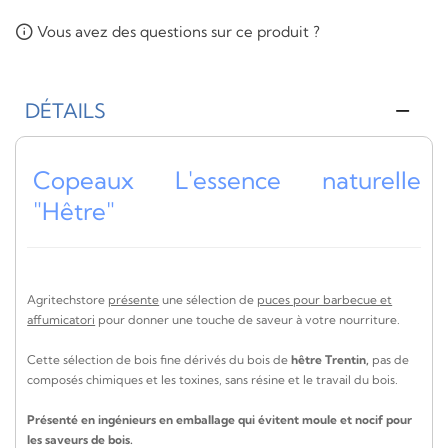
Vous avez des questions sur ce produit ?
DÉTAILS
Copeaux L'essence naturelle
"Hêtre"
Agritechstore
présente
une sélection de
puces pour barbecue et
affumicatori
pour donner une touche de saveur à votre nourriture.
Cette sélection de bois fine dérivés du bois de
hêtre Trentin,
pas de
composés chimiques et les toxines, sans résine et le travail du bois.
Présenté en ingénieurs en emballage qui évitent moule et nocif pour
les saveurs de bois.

════

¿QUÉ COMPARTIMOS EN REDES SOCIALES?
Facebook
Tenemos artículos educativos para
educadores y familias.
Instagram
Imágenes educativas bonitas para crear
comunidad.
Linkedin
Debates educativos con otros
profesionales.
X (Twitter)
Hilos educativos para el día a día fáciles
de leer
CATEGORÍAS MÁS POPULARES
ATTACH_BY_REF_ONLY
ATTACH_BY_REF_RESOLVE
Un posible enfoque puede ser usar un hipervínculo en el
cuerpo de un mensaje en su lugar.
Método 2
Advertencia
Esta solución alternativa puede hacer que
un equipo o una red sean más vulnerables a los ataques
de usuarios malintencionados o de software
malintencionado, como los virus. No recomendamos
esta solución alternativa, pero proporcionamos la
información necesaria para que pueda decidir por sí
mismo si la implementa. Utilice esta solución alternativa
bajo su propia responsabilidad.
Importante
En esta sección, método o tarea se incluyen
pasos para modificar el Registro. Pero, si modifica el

════

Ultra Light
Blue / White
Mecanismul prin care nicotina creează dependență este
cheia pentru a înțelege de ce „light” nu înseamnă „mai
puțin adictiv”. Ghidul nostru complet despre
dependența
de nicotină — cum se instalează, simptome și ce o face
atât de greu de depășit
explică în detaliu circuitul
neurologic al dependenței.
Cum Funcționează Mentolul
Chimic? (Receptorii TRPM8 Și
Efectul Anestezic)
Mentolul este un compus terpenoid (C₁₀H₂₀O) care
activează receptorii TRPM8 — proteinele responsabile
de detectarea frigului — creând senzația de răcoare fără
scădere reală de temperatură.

════

From the entries above, select each line containing the string "educativos".

Tenemos artículos educativos para
Debates educativos con otros
Hilos educativos para el día a día fáciles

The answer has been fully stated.